____ GIVEN PASSAGE

Developed VS. Developing
By: Jacob Yang
The United Nations divides countries into two categories: developing and developed. The category marks whether a country is technologically advanced and has a sustainable economy. The difference between the two comes from the country’s own self-sufficiency, which can be defined by how industrialized it is.
Many countries that are classified as developed have undergone an industrial revolution, which is a transition between an agricultural and rural dominated area to one that has power-driven tools replaced with the former. For Britain, the world’s first industrial nation, inventing was its main source of development; the steamroller and power loom were all created by the English in its revolution and helped it industrialize. Japan, the country with the third most commercial production in the world, increased commerce to generate more money for funding its machinery - mainly through introducing new services to the country. Telegraph lining, railroads, and silk spinning were all a part of the new system. These advancements let Japan become less dependent on other countries for its imports, as they were making what they needed to sustain themselves.
In addition to industrialization, a nation’s development can be measured through literacy rates and life expectancy. In the United States, a study conducted by Mid-South showed that 1 in 10 adults was considered to have Limited English Proficiency (LEP), where almost none of these adults had English as their native language. People who do not have LEP who makes money make 25-40% more than those who do have LEP, according to Mid-South. In many under-developed countries that have low literacy rates, children have no place to go to school. Citizens, therefore, have fewer opportunities to opportunity to join the workforce with high salaries. Low life expectancy within countries means there may be high susceptibility to disease in the area. Things like unfiltered drinking water, plagues and epidemics, and a lack of doctors and healthcare are all common in developing countries and contribute to low life expectancy.

________
____ SUPPLIED DATA

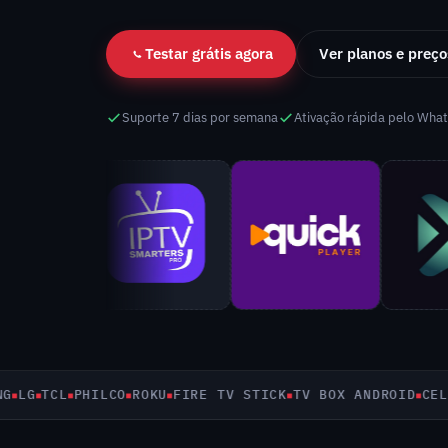
Testar grátis agora
Ver planos e preço
Suporte 7 dias por semana
Ativação rápida pelo Wha
G
TCL
PHILCO
ROKU
FIRE TV STICK
TV BOX ANDROID
CELULA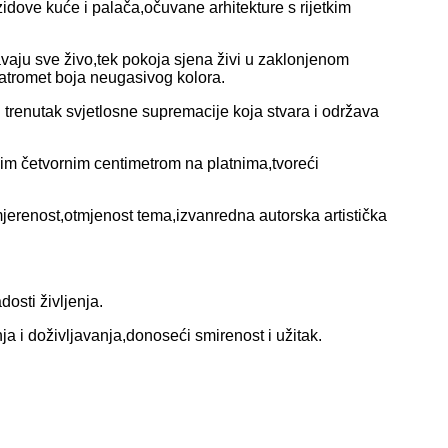
dove kuće i palača,očuvane arhitekture s rijetkim
vaju sve živo,tek pokoja sjena živi u zaklonjenom
z vatromet boja neugasivog kolora.
 trenutak svjetlosne supremacije koja stvara i održava
kim četvornim centimetrom na platnima,tvoreći
jerenost,otmjenost tema,izvanredna autorska artistička
osti življenja.
ja i doživljavanja,donoseći smirenost i užitak.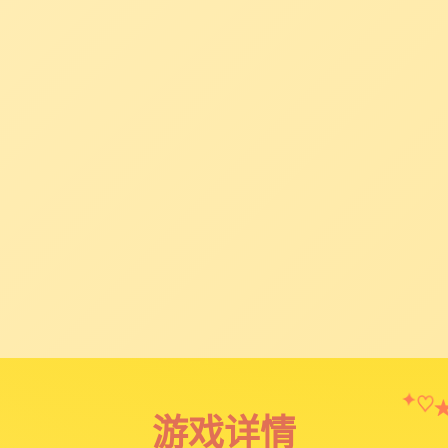
✦
♡
游戏详情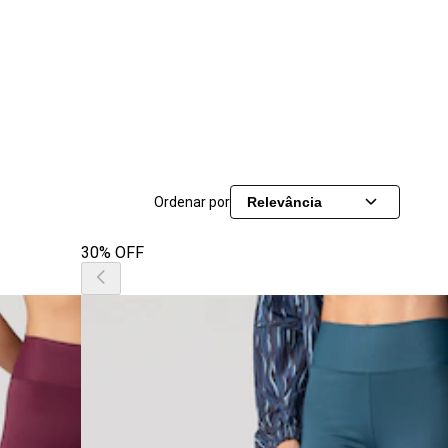
Ordenar por
Relevância
30% OFF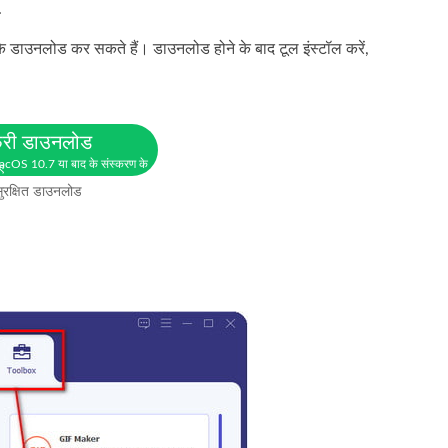
.
उनलोड कर सकते हैं। डाउनलोड होने के बाद टूल इंस्टॉल करें,
्री डाउनलोड
cOS 10.7 या बाद के संस्करण के
ए
ुरक्षित डाउनलोड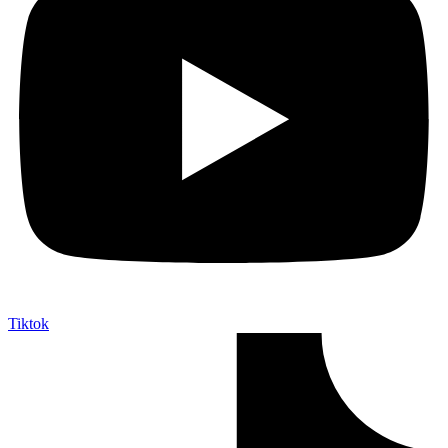
Tiktok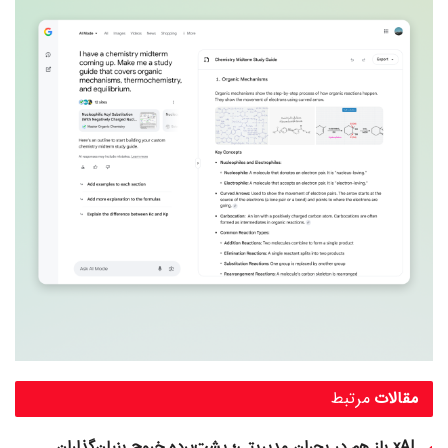
مقالات
مرتبط
xAI باز هم در بحران مدیریتی؛ پشت‌پرده خروج بنیان‌گذاران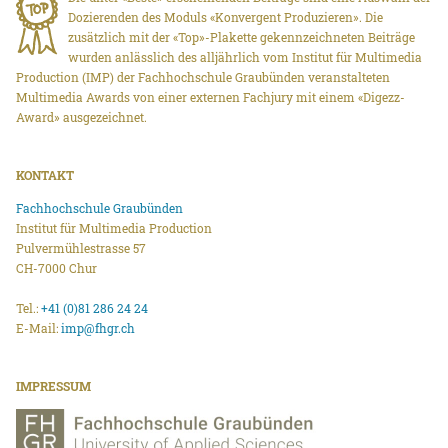
Dozierenden des Moduls «Konvergent Produzieren». Die
zusätzlich mit der «Top»-Plakette gekennzeichneten Beiträge
wurden anlässlich des alljährlich vom Institut für Multimedia
Production (IMP) der Fachhochschule Graubünden veranstalteten
Multimedia Awards von einer externen Fachjury mit einem «Digezz-
Award» ausgezeichnet.
KONTAKT
Fachhochschule Graubünden
Institut für Multimedia Production
Pulvermühlestrasse 57
CH-7000 Chur
Tel.:
+41 (0)81 286 24 24
E-Mail:
imp@fhgr.ch
IMPRESSUM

________

### REQUIRED WORK:
1. In the essay on developed and developing countries, which country is called the world's first industrial nation?
2. Resume the essay on developed and developing countries, continuing on from its final sentence.
The material is not needed for anything that follows.

### EXERCISE RESULTS:
1. Britain

2.
A developed country is one that tends to have a high literacy rate, life expectancy, and went through an industrial revolution. However, a country that is currently a developing one can be found using the Human Development Index (HDI). It measures the mean years of schooling, expected years of schooling, life expectancy at birth, and gross national income per capita and creates a three-digit decimal score from 0-1, zero being the lowest and one being a perfect country. A country below 0.599 is considered a developing country. However, placing a country’s past year’s HDI on a chart, an upward trend can mean a country is approaching a developed level. It shows whether a country is industrializing or not.